“Comprendre le sous-sol guyanais” : où en est l'inventaire des ressources minérales
Le BRGM a présenté ce jeudi 23 avril à Cayenne un point d'étape sur l'Inventaire des ressources minérales en Guyane. Dans un territoire riche en eau mais où l'accès reste difficile, ces travaux pourraient aussi aider à mieux localiser les ressources en eaux souterraines
Mieux connaître le sous-sol pour anticiper l'avenir : c'est l'objectif de l'Inventaire des ressources minérales (IRM), lancé par l'État en 2023 en Guyane (entre autres) jusqu'en 2029 et confié au Bureau de Recherches Géologiques et Minières (BRGM). Un programme scientifique d'ampleur qui dépasse la seule question minière.
Un enjeu clé pour l'accès à l'eau
"La partie la plus importante, c'est la compréhension du sous-sol", souligne Floriane Deneuville Mayer, directrice régionale du BRGM.
Ces données pourraient aider à répondre à un paradoxe guyanais : un territoire riche en eau dont l'accès reste difficile.
Aujourd'hui, l'eau provient surtout des fleuves. Une ressource abondante, mais souvent chargée en sédiments ou polluée, qui nécessite des traitements lourds et des infrastructures coûteuses.
"Dans les zones isolées, comme le Haut-Maroni ou l'Oyapock, ces installations sont difficiles à mettre en place".
D'où l'intérêt des eaux souterraines, généralement de meilleure qualité car naturellement filtrées. "Le problème, c'est qu'on les connaît encore mal", souligne la directrice du BRGM.
Grâce aux données du projet, les scientifiques espèrent mieux localiser ces ressources, situées dans les fractures de la roche. "Ce ne sont pas des poches d'eau, mais des zones où l'eau circule dans les fractures de la roche." À terme, cela pourrait sécuriser l'accès à l'eau potable.
"On n'aura pas de solution immédiate", tempère-t-elle. "Mais ces données permettront, progressivement, de proposer des alternatives."
Le rôle des guyanais dans le projet
L'implication des acteurs guyanais dans le programme fait débat. Le député de la 1re circonscription, Jean-Victor Castor, a interrogé le BRGM sur la place accordée aux élus et aux acteurs locaux dans cet inventaire national, comme le rappel nos confrères de Guyane la 1ʳᵉ. Il estime que la "démarche reste trop centralisée" et appelle à "une meilleure prise en compte des intérêts du territoire".

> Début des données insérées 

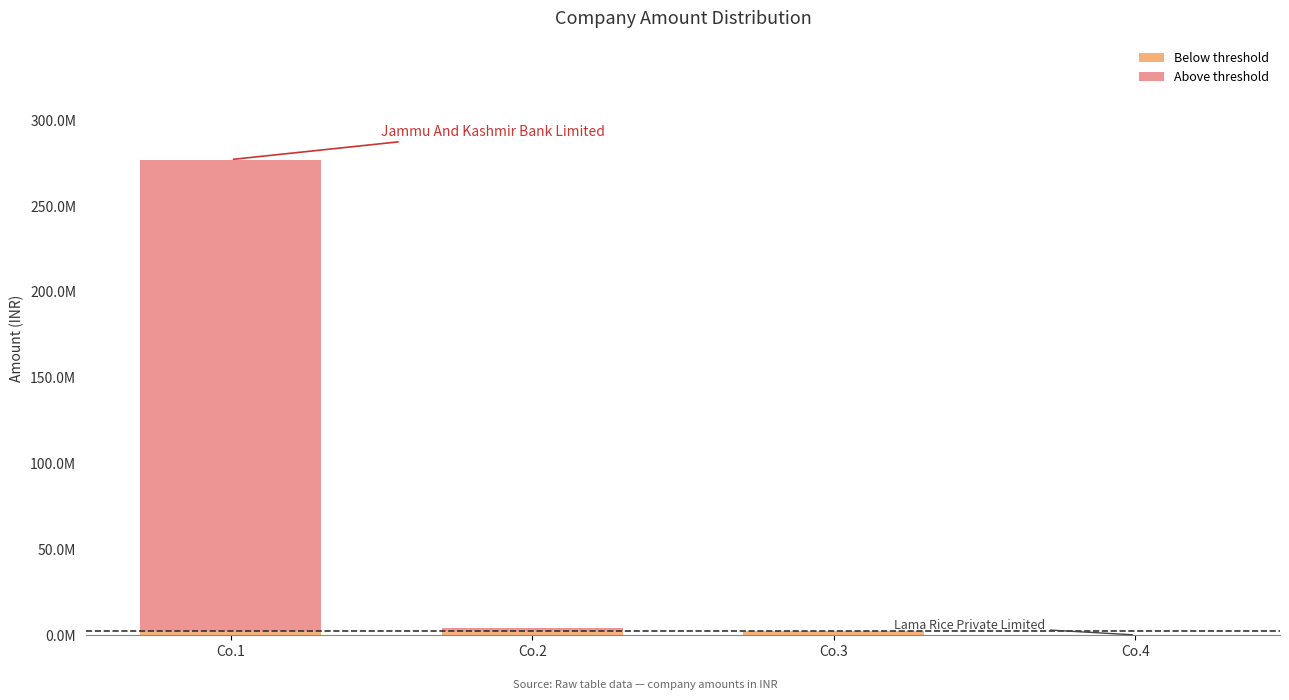

The Above threshold series shows 0 at Co.4. True or false?

True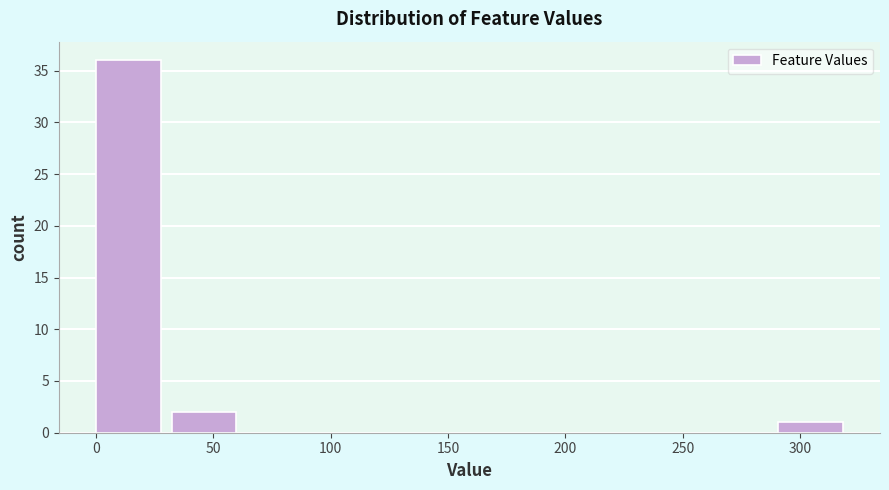

Reading left to right, list every bar in this chart as the range it spans on the x-axis followed by its height. Neither the bar edges nor the heights are printed on the chart, so give them approximately, as read against the axes.

0 to 30: 36
30 to 65: 2
65 to 95: 0
95 to 130: 0
130 to 160: 0
160 to 195: 0
195 to 225: 0
225 to 260: 0
260 to 290: 0
290 to 325: 1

" Comment faire pour que la Guyane ne soit pas une nouvelle fois exclue ? Quels seront les retours pour nous ? ", a-t-il notamment interrogé en mars dernier.

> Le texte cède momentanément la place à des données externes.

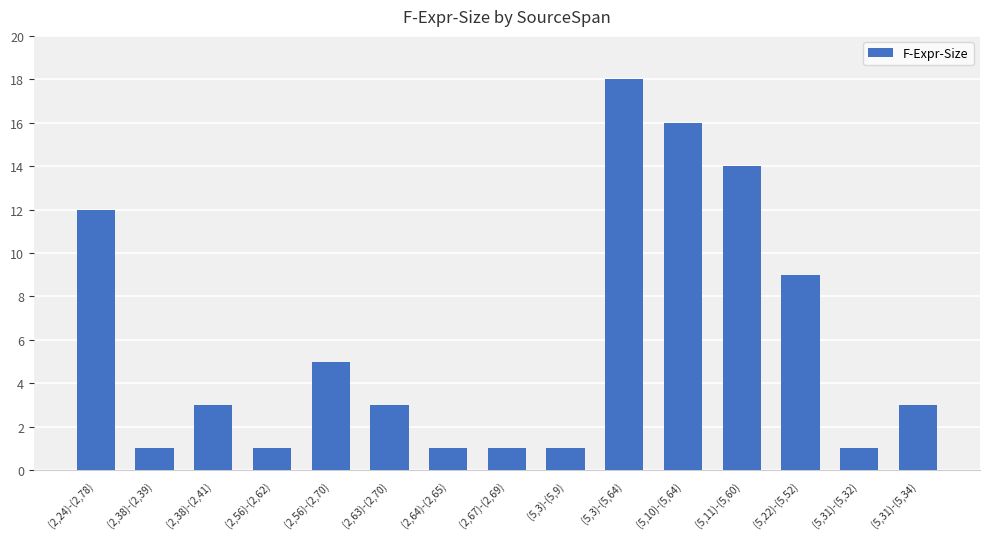

Between (2,63)-(2,70) and (5,31)-(5,32), which is larger?

(2,63)-(2,70)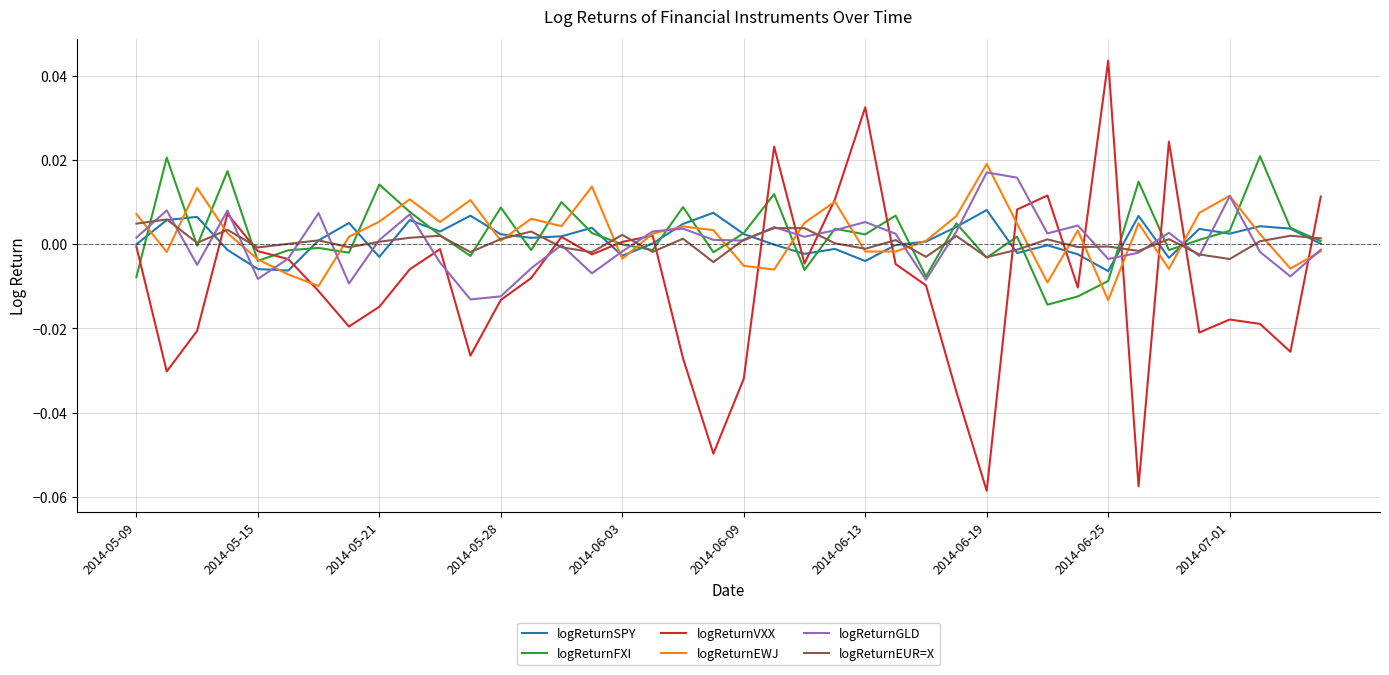

Which series has the largest range (max minus min)?

logReturnVXX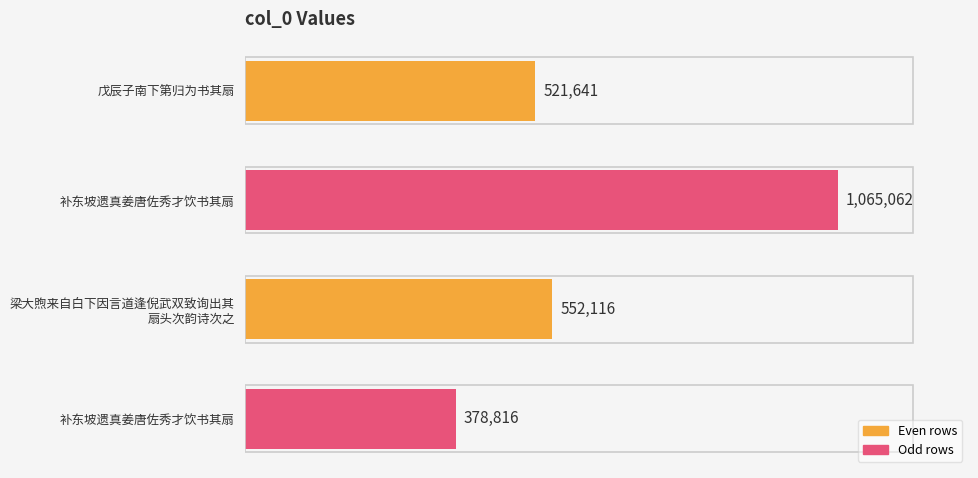

Does the chart contain any negative values?

No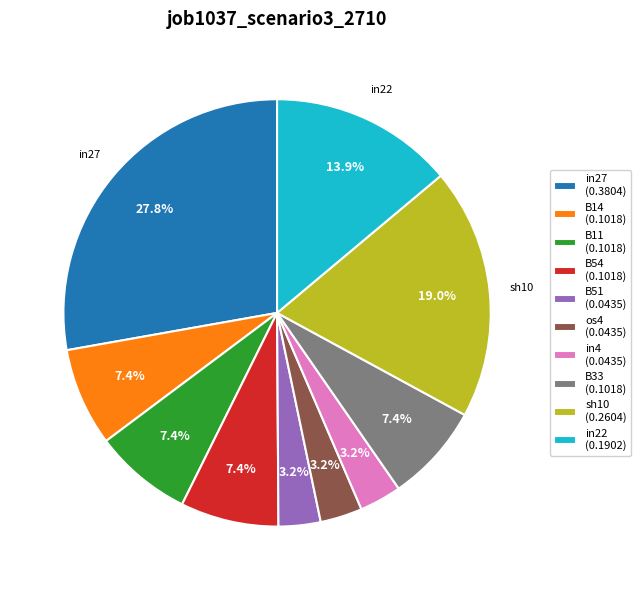

How many segments does this pie chart have?

10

L'élu regrette aussi que la jeunesse guyanaise ne puisse pas jouir des richesses de son territoire. En cas de découvertes exploitables, plusieurs secteurs pourraient être concernés, allant des activités minières aux métiers de la logistique, du transport ou encore de l'accompagnement technique.

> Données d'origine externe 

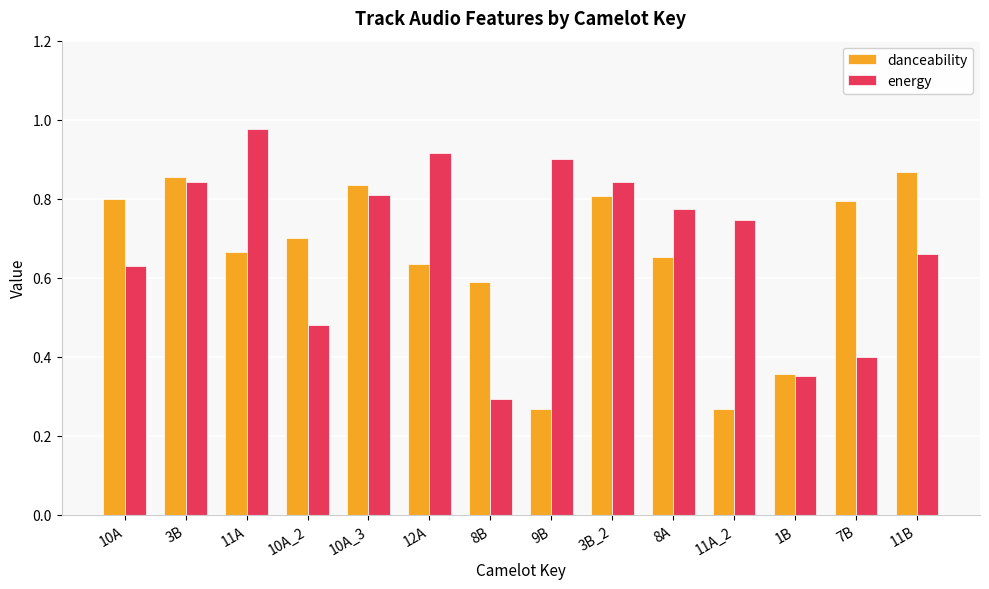

List the series in order of their peak value, highest first.

energy, danceability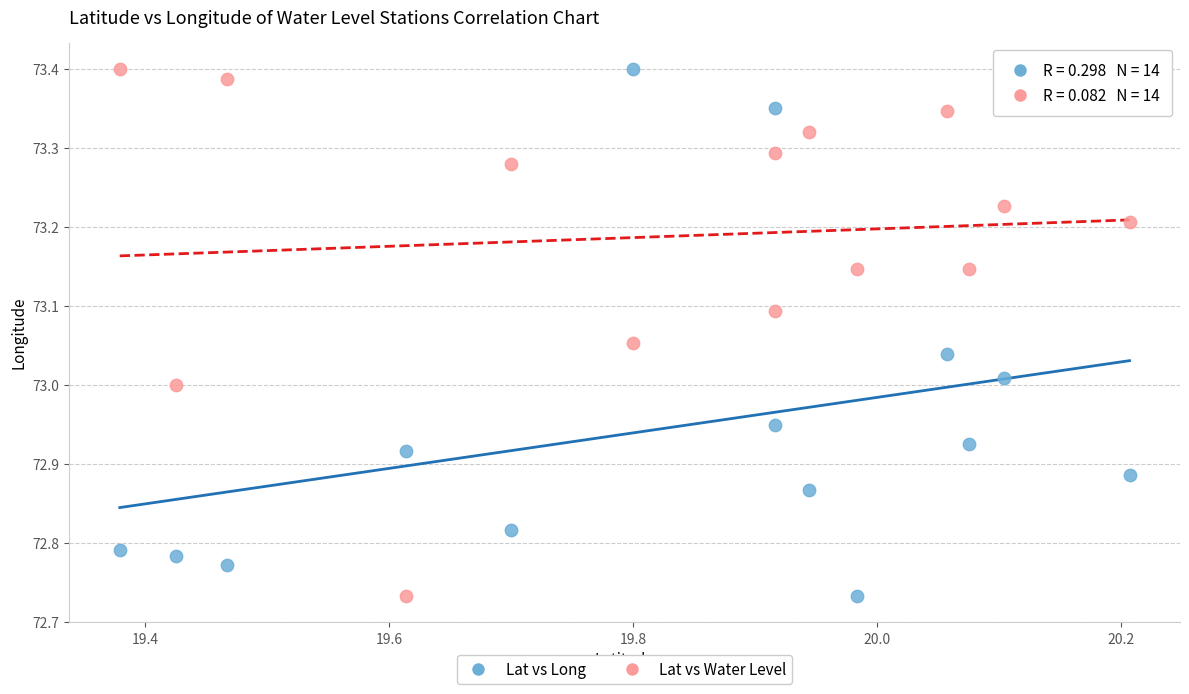

Across all data points, what is the range of Y values (max minus min)?

0.7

Pour Pierre-Michel Rosier, vice-président de la (Fedom), cet inventaire souligne aussi un enjeu : les retombées locales. "Le risque, c'est que des entreprises extérieures exploitent ces ressources, faute de moyens techniques sur place." D'autant que "le lithium ne s'exploite pas comme l'or".
55 éléments identifiés
Dans le nord de la Guyane, près de 4 000 prélèvements seront réalisés, soit un tous les 5 km², afin d'identifier des indices de présence de 55 éléments comme le lithium, le tantale, le césium ou le germanium des métaux essentiels aux batteries, aux technologies numériques et à la transition énergétique.